Document excerpt:
'''

Friday, July 08, 2011

Bordering On A Summer

Borders are tricky, they can put out lots of color and then take a rest.  That's where annuals come in keeping things interesting and colorful until the next big display.

Blue Paradise is one of my favorite phlox introduced by Piet Oudolf.  It is not as sturdy as say David Phlox, but it is well worth staking for the continual summer and fall display if deadheaded.  Note it is blue in the morning.

And Magenta in the afternoon

The Knockouts are taking a break and the phlox and shasta daisies are filling in the display.

The border is anchored by annuals impatiens, snapdragons, coleus and allysum.

Impatiens Wild Thing
I started this from seed and only had eight out of twenty-five seeds germinate.  It is a wonderful impatiens, compact, strong and very floriforus, probably not in the nurseries because of its germination habit.

I also grew La Bella Snapdragon that I saw at the Chicago Flower and Garden show.  It was difficult to find the seeds but finally did at a Chicago based seed company called Germania.

Red Rum Daylily will be cut down when done blooming to make way for the impatiens Wild Thing and the Lime Coleus to take over.

The secret to effective borders is to have many plants peeking out to keep the interest up in down flowering times.

'''

Can you extract the garden border post's wording from "Bordering On A" to "in the display." word for word? The listing comes from a different source than the garden border post.

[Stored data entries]
'''

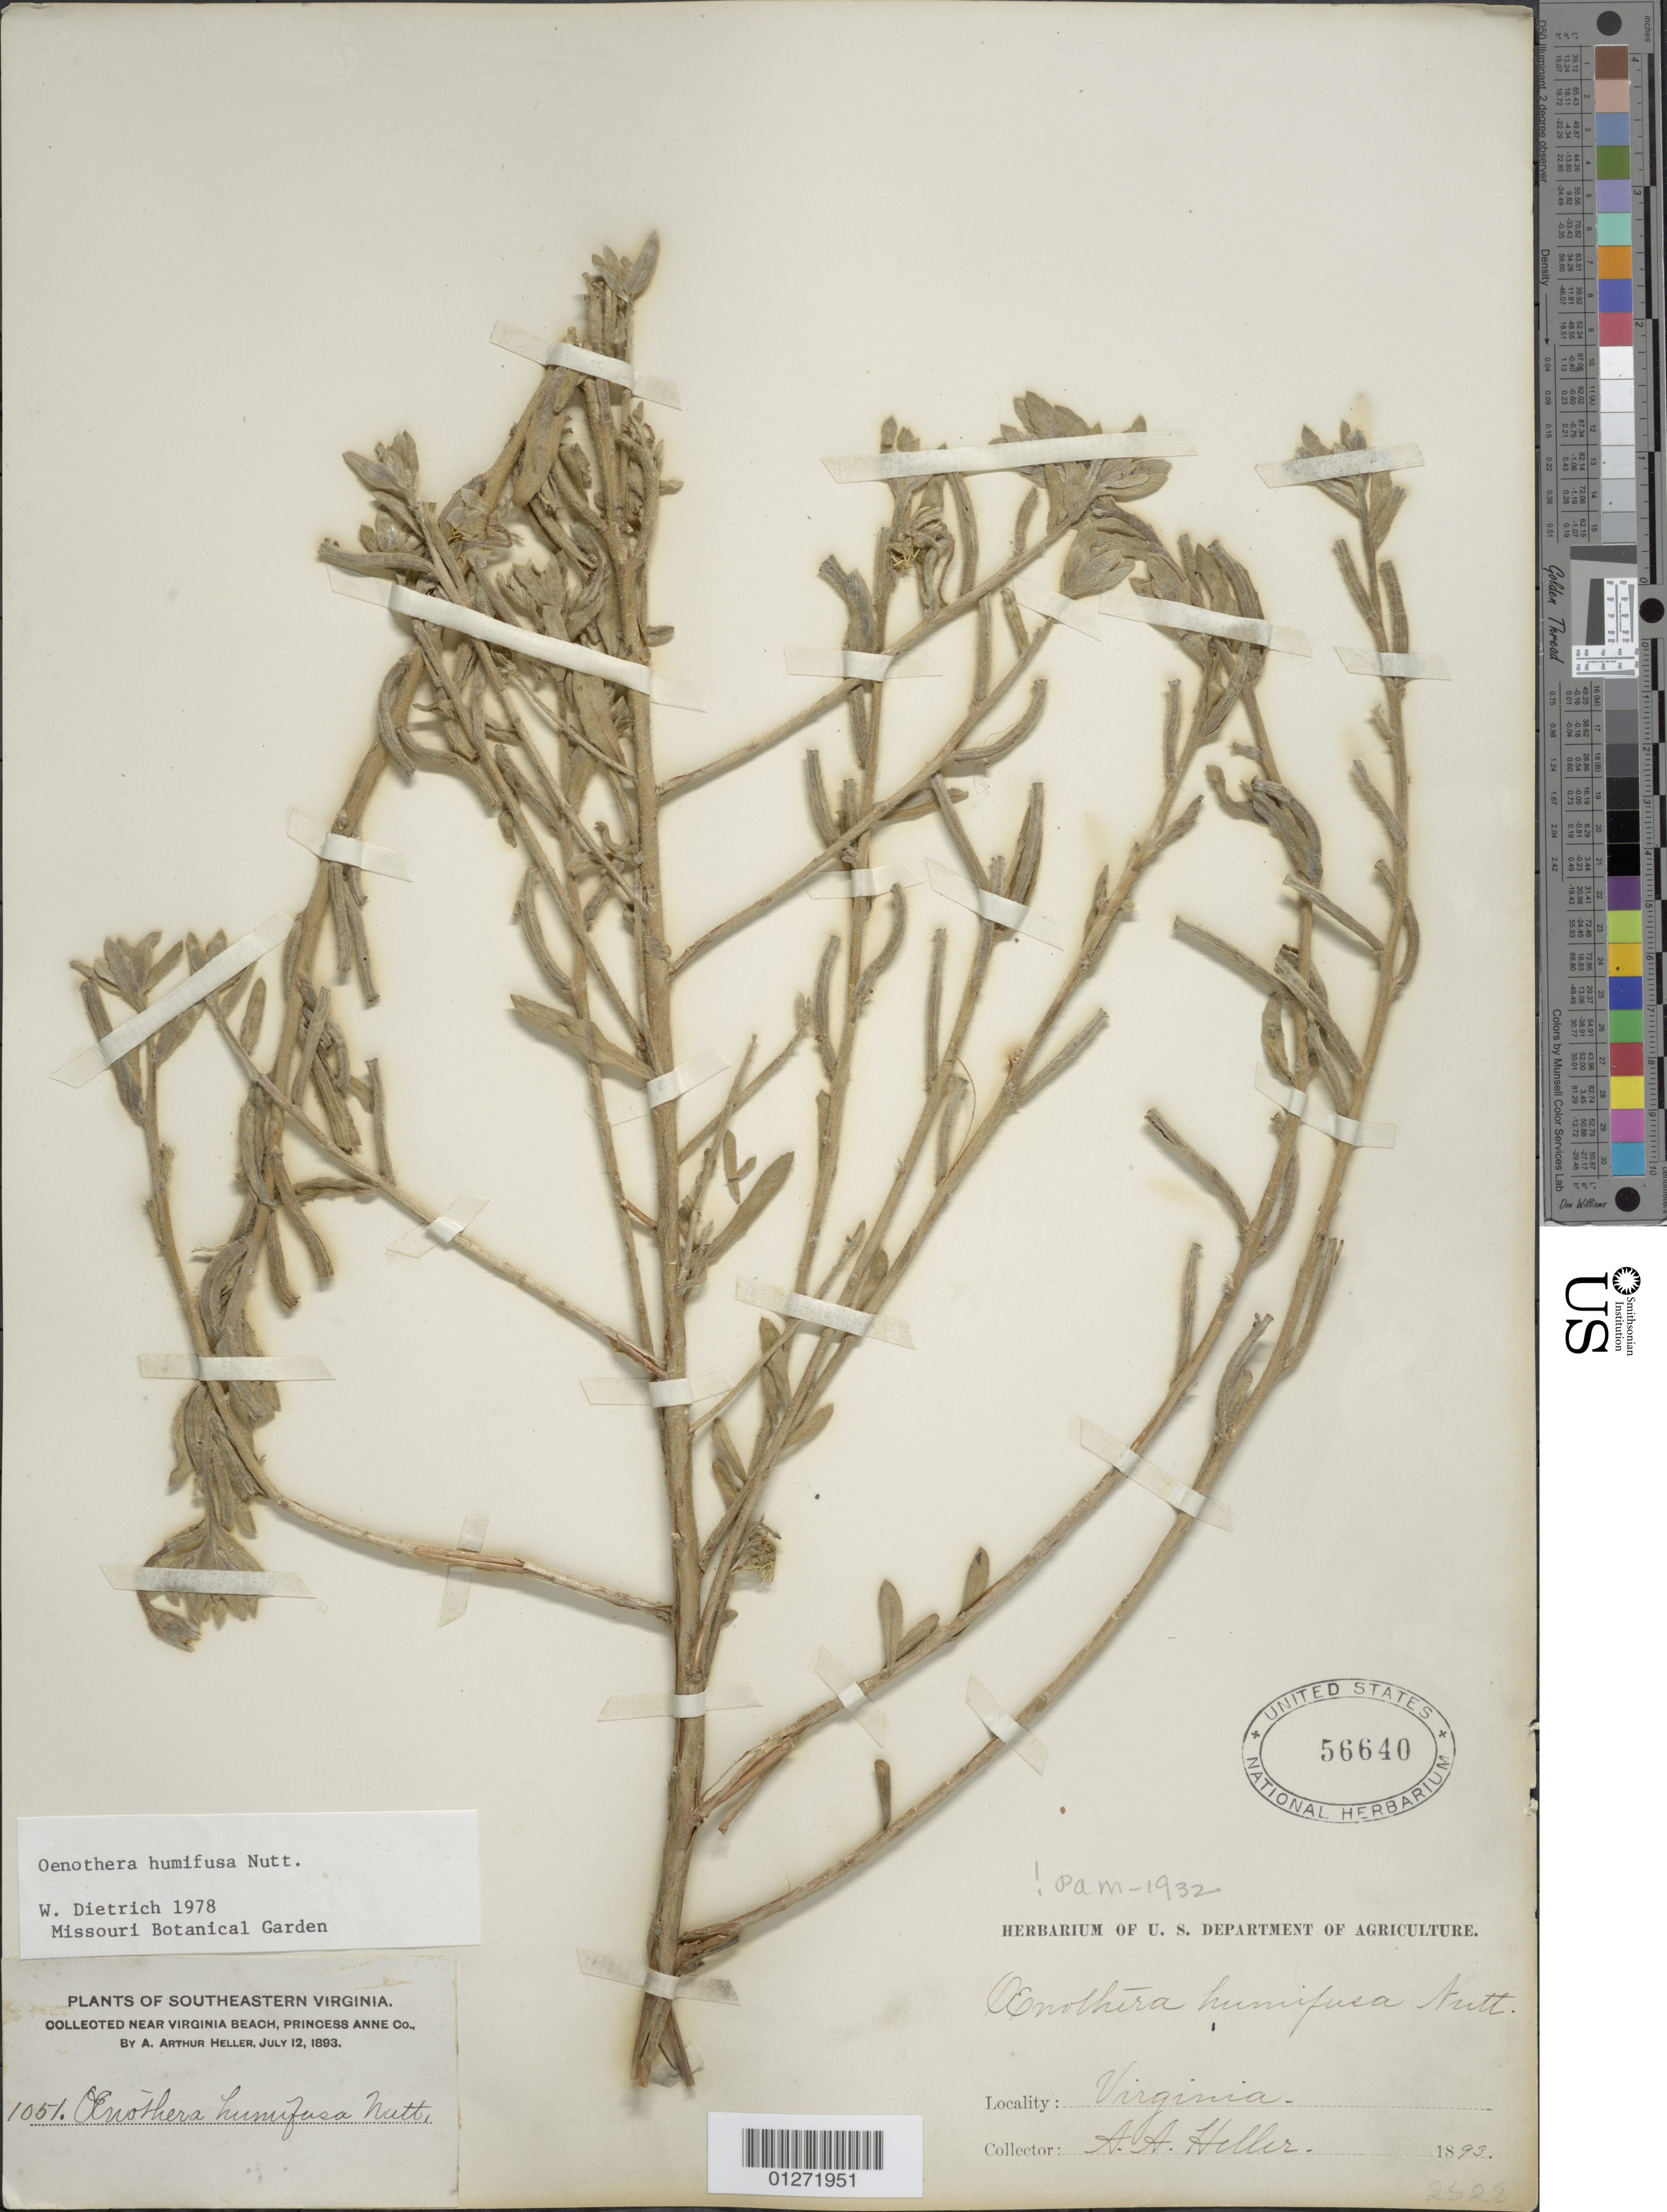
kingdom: Plantae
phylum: Tracheophyta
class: Magnoliopsida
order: Myrtales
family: Onagraceae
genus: Oenothera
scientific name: Oenothera humifusa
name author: Nutt.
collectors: A. A. Heller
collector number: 1051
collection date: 1893-07-12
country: United States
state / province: Virginia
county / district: City of Virginia Beach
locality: near Virginia Beach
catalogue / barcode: US 56640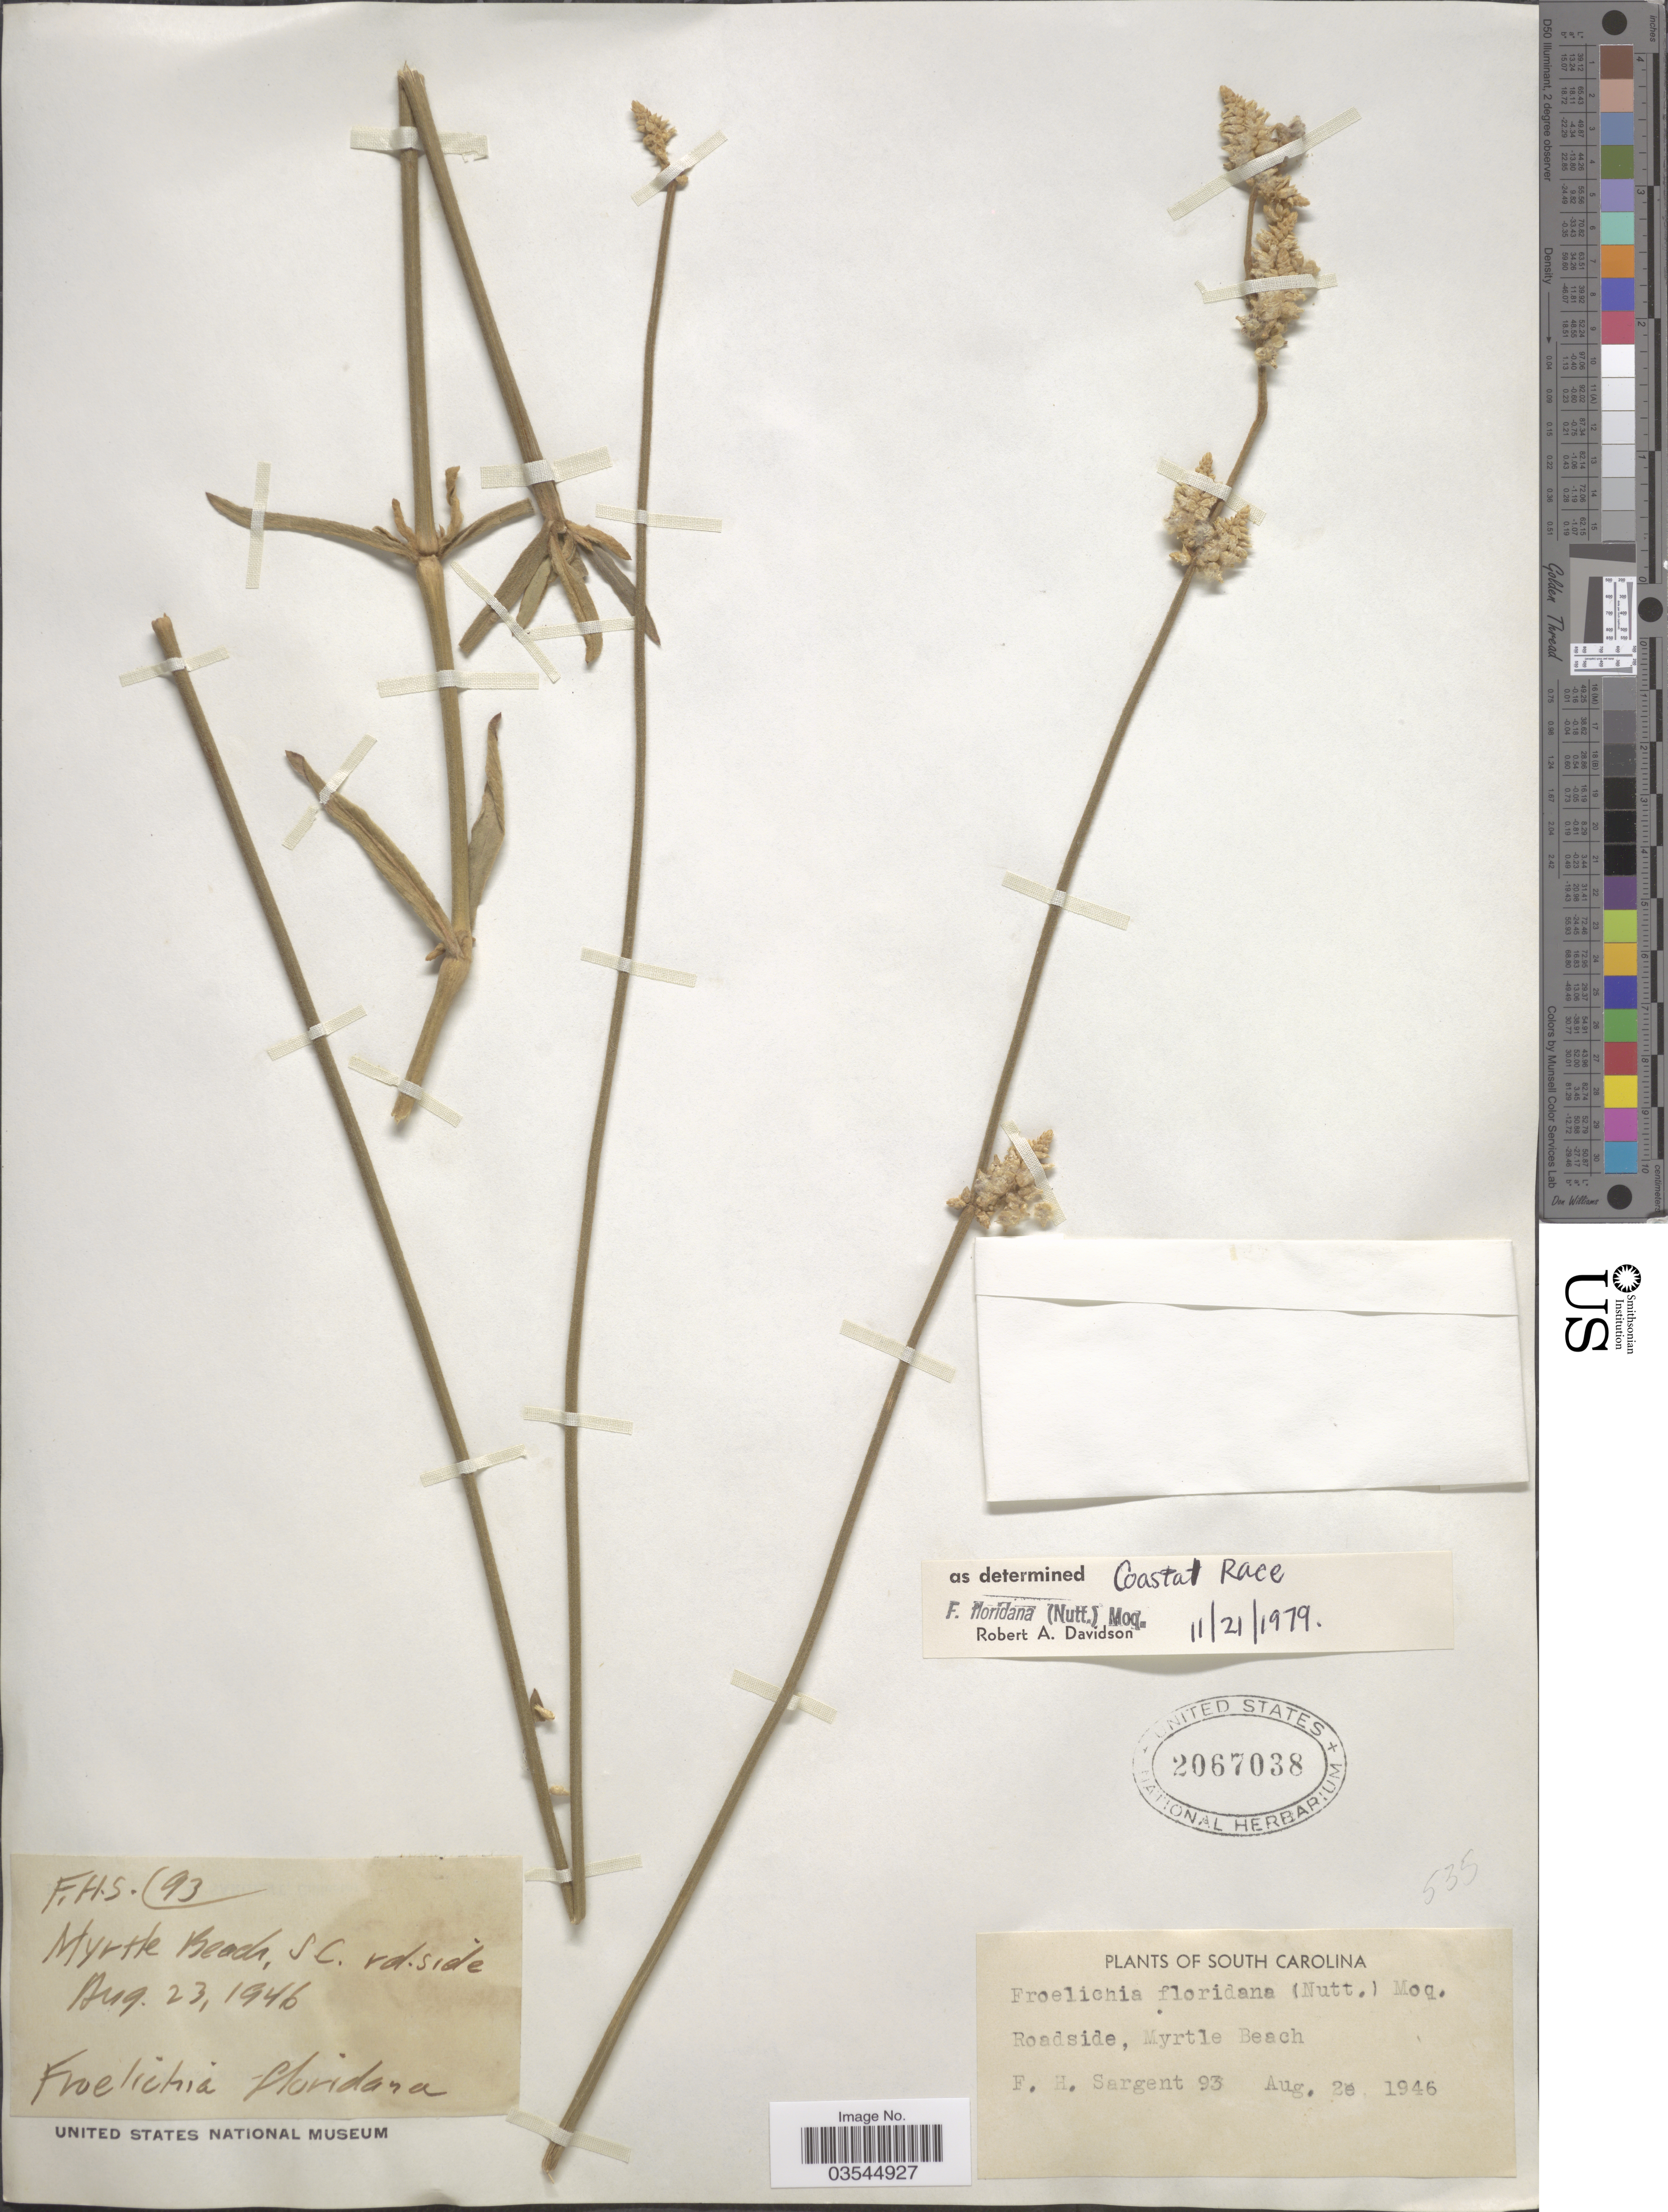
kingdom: Plantae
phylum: Tracheophyta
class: Magnoliopsida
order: Caryophyllales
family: Amaranthaceae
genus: Froelichia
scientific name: Froelichia floridana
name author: (Nutt.) Moq.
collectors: F. H. Sargent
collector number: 93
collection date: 1946-08-23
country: United States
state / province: South Carolina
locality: Myrtle Beach.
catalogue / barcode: US 2067038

'''

Response to this exercise:
Bordering On A Summer

Borders are tricky, they can put out lots of color and then take a rest.  That's where annuals come in keeping things interesting and colorful until the next big display.

Blue Paradise is one of my favorite phlox introduced by Piet Oudolf.  It is not as sturdy as say David Phlox, but it is well worth staking for the continual summer and fall display if deadheaded.  Note it is blue in the morning.

And Magenta in the afternoon

The Knockouts are taking a break and the phlox and shasta daisies are filling in the display.